Türkei zieht Terrorliste zurück
Keine Ermittlungen gegen deutsche Firmen – Auftakt im Prozess gegen türkische Journalisten
(dpa/epd) - Nach heftiger Kritik aus Deutschland hat die Türkei eine umstrittene Liste mit knapp 700 terrorverdächtigen deutschen Unternehmen wieder zurückgezogen. Der türkische Vize-Ministerpräsident Bekir Bozdag betonte am Montag in Ankara, es habe sich um ein „Kommunikationsproblem“gehandelt.

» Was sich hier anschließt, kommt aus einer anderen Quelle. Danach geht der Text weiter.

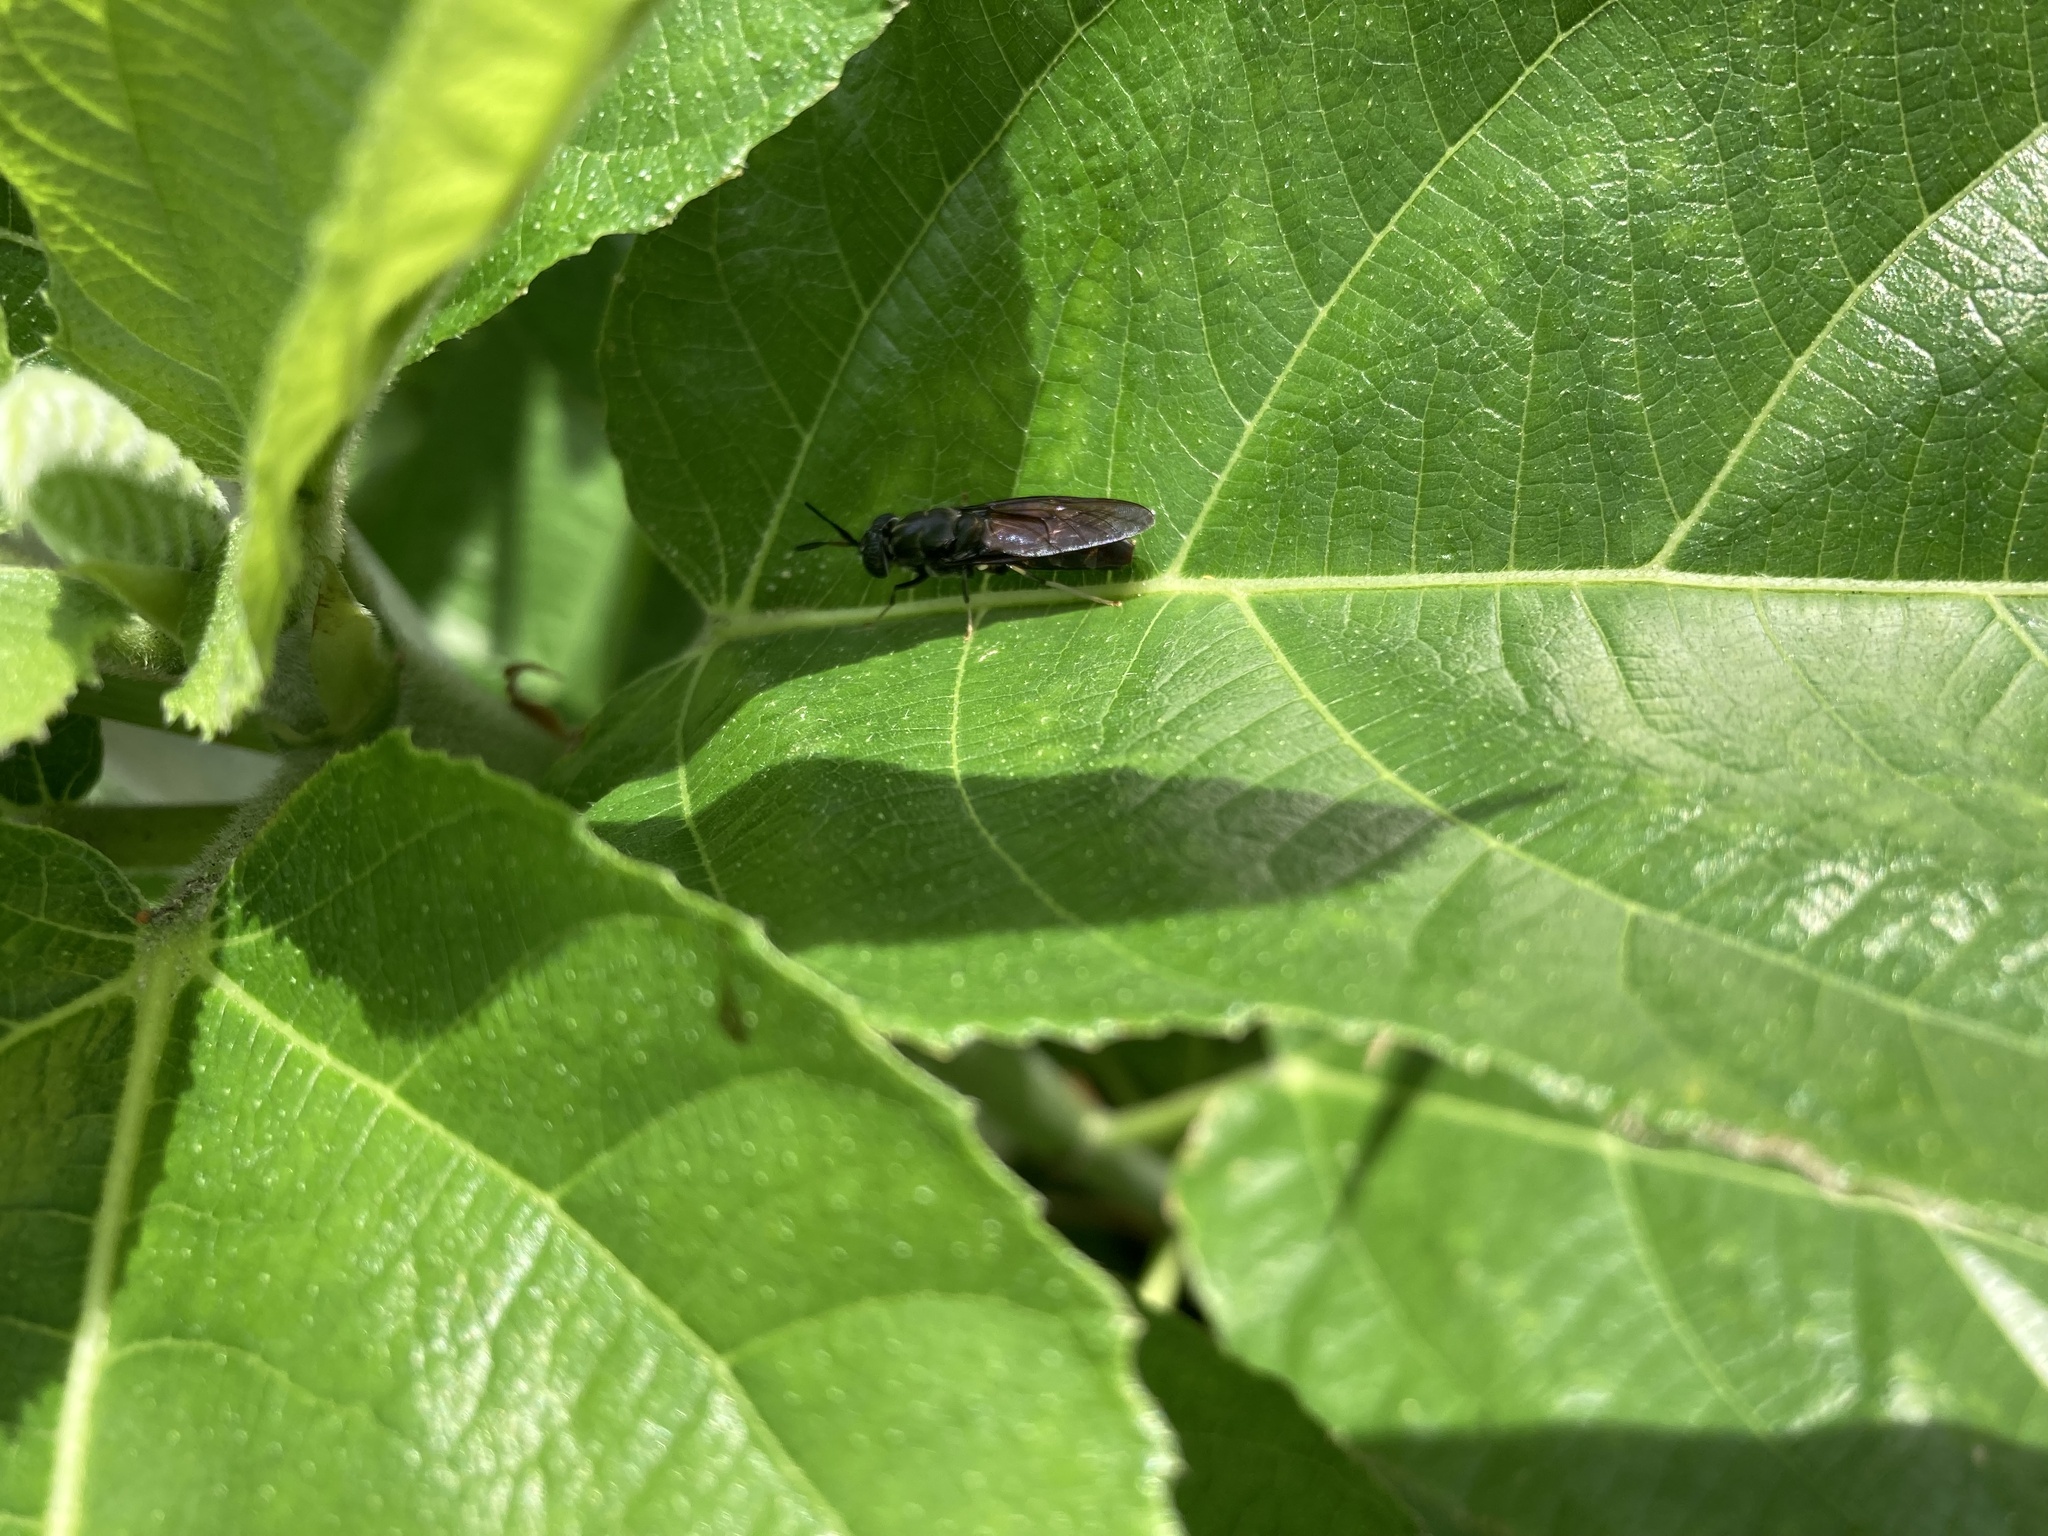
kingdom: Animalia
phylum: Arthropoda
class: Insecta
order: Diptera
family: Stratiomyidae
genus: Hermetia
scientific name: Hermetia illucens
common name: Black soldier fly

Bozdag sagte, über Interpol sei eine Liste mit Namen von 140 verdächtigen türkischen Firmen an Länder übermittelt worden, mit denen diese Firmen Handel betrieben. Er erklärte aber nicht, wie seine Aussagen mit der Liste mit deutschen Firmen zusammenpassen, die laut der Bundesregierung im Mai an Deutschland übermittelt worden war.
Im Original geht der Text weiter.